Bien sûr que populaire renvoie à l’idée d’un peuple : les Romantiques allemands du XIXe siècle, qui ont ouvert la voie pour les premières grandes collectes de contes populaires, y entendaient bien cette figure sociale plus ou moins pauvre, plus ou moins pré-industrielle, et par là même supposée très authentique. Au XXe siècle, pour parler d’arts populaires, on s’est mis à parler d’art de masse, parce qu’on sentait bien que ce peuple là était devenu une image d’Epinal bonne pour les idéologies soviétiques ou fascistes. Mais alors que faire ? À propos de la musique, c’est compliqué. En France, on a carrément éliminé ce terme, on s’est mis à parler de « musiques actuelles » ou plutôt que de musiques populaires. Mais je crois qu’il faut au contraire le conserver, en le prenant par le bon bout, qui est un bout esthétique plutôt que sociologique (il y a des groupes et même des genres pop qui viennent de la rue, faits par des gamins fils de prolos, bien évidemment, mais il y aussi des tas de petits bourgeois sortis d’Ecole d’art, des gens aussi plus cultivés qu’ils ne le prétendent et ce, depuis très longtemps, et les plus humbles ne sont pas forcément ceux qui font les musiques les plus simples), bref, sociologiquement, ça ne marche pas très bien. En revanche, si on aborde le populaire non plus comme une classe sociale mais comme une catégorie esthétique, tout s’éclaire autrement.
Dans populaire, il faut aussi entendre la popularité comme un idéal esthétique, l’idéal d’une musique qui réconcilierait justement les êtres humains, par son immédiateté même, par le fait qu’elle peut ravir n’importe qui. Il y a une scène dans La Flûte Enchantée de Mozart où tous, y compris « les bêtes de la forêt » se rassemblent autour de Tamino jouant une mélodie enchanteresse. Ils ne sont pas abusés, ils sont rassemblés dans cette instantanéité enchanteresse. La musique y dévoile sa puissance à se faire comprendre même par ceux qui n’y sont pas initiés. Il y a une lettre de Mozart à son père sur ce qu’il appelle « la juste mesure » en musique. La « juste mesure », c’est l’équilibre d’une musique telle que béotiens et experts. À maints égards, notre désir de hits en tant que musiciens de pop est mu par cet idéal là. Une musique qui serait profonde sans cesser d’être totalement accessible. C’est ce que j’appelle l’ »utopie de la popularité », quand une œuvre de valeur, artistiquement, est plébiscitée. Il y a des tas d’exemples dans l’histoire de la pop même si ils peuvent varier en fonction des goûts, mais les chansons les plus célèbres d’Elvis ou des Beatles ont pour nous cette magie là.

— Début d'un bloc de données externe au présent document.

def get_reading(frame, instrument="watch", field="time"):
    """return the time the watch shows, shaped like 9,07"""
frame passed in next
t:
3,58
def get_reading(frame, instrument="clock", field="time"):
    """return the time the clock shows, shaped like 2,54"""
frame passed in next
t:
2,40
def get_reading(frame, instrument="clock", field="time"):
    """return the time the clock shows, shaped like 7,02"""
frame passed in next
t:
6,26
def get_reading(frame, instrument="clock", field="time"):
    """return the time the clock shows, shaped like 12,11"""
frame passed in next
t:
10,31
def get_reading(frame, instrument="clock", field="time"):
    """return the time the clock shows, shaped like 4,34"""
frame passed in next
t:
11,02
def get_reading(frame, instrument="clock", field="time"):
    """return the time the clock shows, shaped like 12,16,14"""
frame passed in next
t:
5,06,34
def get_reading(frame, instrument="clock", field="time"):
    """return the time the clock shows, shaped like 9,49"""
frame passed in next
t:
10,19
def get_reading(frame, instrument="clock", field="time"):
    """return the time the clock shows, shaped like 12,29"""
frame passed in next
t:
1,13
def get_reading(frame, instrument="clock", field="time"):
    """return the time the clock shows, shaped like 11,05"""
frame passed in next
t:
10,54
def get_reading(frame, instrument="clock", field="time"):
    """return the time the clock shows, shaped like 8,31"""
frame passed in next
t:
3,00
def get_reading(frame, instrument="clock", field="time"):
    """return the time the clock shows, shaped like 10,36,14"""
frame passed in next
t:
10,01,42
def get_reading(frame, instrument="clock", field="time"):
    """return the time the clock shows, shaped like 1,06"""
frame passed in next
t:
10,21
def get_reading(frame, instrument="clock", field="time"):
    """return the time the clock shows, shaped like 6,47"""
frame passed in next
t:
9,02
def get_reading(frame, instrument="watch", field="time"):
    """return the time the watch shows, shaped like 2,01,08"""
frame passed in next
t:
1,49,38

Le « hit absolu » en pop c’est ça, c’est notre façon de dire qu’il y a une réussite esthétique totale car c’est à la fois une œuvre qui nous semble hyper accomplie sur le plan artistique et en même temps, évidente, irrésistible, telle que tout le monde y succombe. Cette utopie, à mon sens, est comme un astre qui exerce sa force d’attraction sur la musique « populaire » enregistrée. Ce qui n’empêche pas qu’on puisse s’y rapporter parfois avec méfiance, voire colère, voire totale désillusion, face à des hits qui ne le sont que parce que les canaux de l’industrie les matraquent, et qu’on oublie d’ailleurs aussi vite à quelques années près. Dans ce cas-là, l’utopie, se renverse en dystopie : celle d’une industrie très puissante qui nous propose en guise d’œuvres réconciliatrices des œuvres qui s’imposent à nous de façon autoritaire. Et c’est là que s’enclenche ce que j’appelle « dialectique de la pop », que se joue une espèce de lutte intestine entre cet élan presque enfantin qu’on peut avoir envers le hit comme idéal esthétique et cette méfiance que suscite l’histoire de la pop telle qu’on la connait avec des choses imposées et des chefs d’œuvres oubliés.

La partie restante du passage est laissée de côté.